Intanto Davis è costretto dalla malaria a fare una sosta; niente di strano, succede anche diverse volte all’anno. Intanto però cominciamo a riconoscere dei segnali di speranza: forse metà delle famiglie accolgono in casa gli orfani dei parenti colpiti da quella malattia inesorabile che sembra ormai parte di un destino comune; padri e madri divengono genitori di nipoti o dei figli dei vicini, e nessuno sa più quanti fratelli ha, ma sono tanti, tanti. Bambini affamati che hanno da poco imparato a camminare risparmiano un po’ dell’unico pasto donato al centro nutrizionale per portarlo a casa e offrirlo a qualcuno della famiglia. E poi il miracolo dei missionari, non un gesto eroico ma una vita intera consumata per gli altri, come quella di padre Efisio che, gravemente malato, ritornerà con noi in quella terra in cui è nato e che se lo riprenderà dopo qualche giorno mentre sogna di tornare alla sua missione. O come la vita di molte suore che di nascosto regalano non solo il pane quotidiano ma anche un campo da coltivare per sé e per gli altri, non solo un consiglio per favorire lo sviluppo ma anche la possibilità di istruirsi per costruire da soli il proprio futuro, non solo un lavoro ma anche un progetto per dare lavoro ad altri. E ancora il sorriso, dietro ad ogni angolo, facile, spontaneo, malgrado tutto. Perché?
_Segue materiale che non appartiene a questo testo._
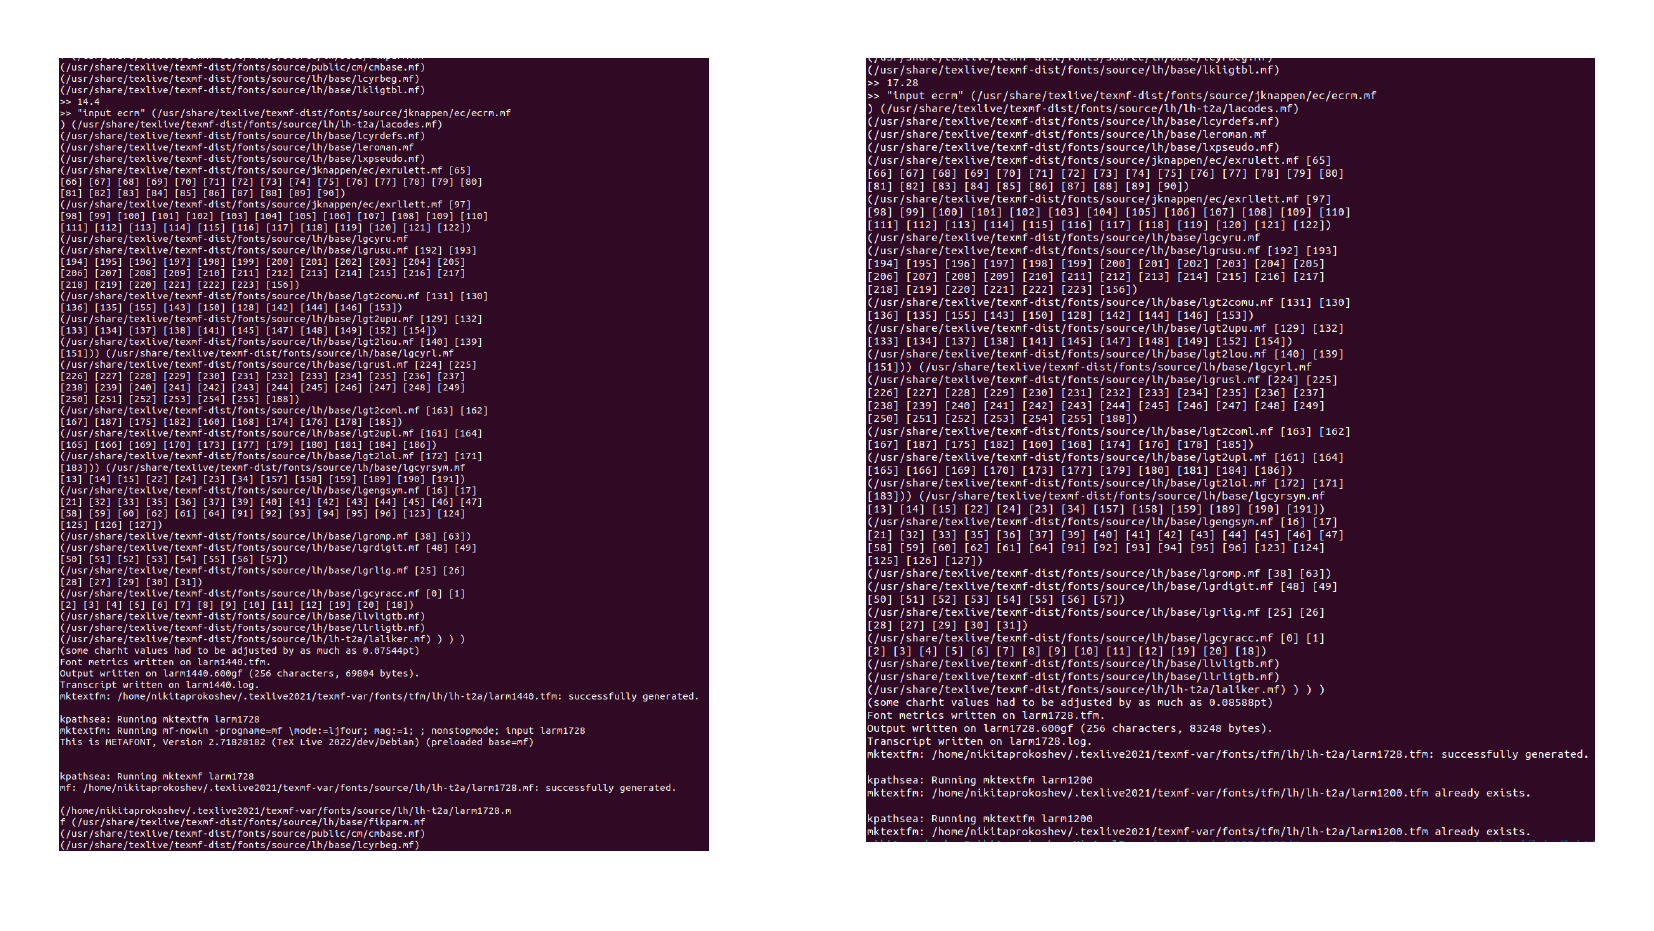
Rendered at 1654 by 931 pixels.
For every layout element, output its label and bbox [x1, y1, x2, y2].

picture [866, 58, 1595, 842]
picture [59, 58, 709, 851]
La messa gioiosa con canti, balli e urli tribali è un’emozione, una festa. E alla fine un’illuminazione. Alla riunione della domenica pomeriggio che raccoglie decine di fedeli analfabeti attorno alla catechista che legge il Vangelo viene posta una domanda che ci sorprende nella sua semplicità: “Quali sono i maggiori benefici che abbiamo ricevuto dall’abbracciare la fede cristiana?”. Non me l’ero mai chiesto! La risposta accende il cuore come un fuoco e sale inesorabile fino alle labbra: il dono più grande è che adesso sappiamo la verità, e cioè che né la fame, né la nudità, né la sofferenza, né la malattia inesorabile e tanto meno la morte ci potranno separare da un destino meraviglioso, in un giardino grande come l’Africa in cui non c’è mai la stagione secca e si può ballare per sempre al ritmo di canti e gridi tribali. Ecco il perché di quei sorrisi.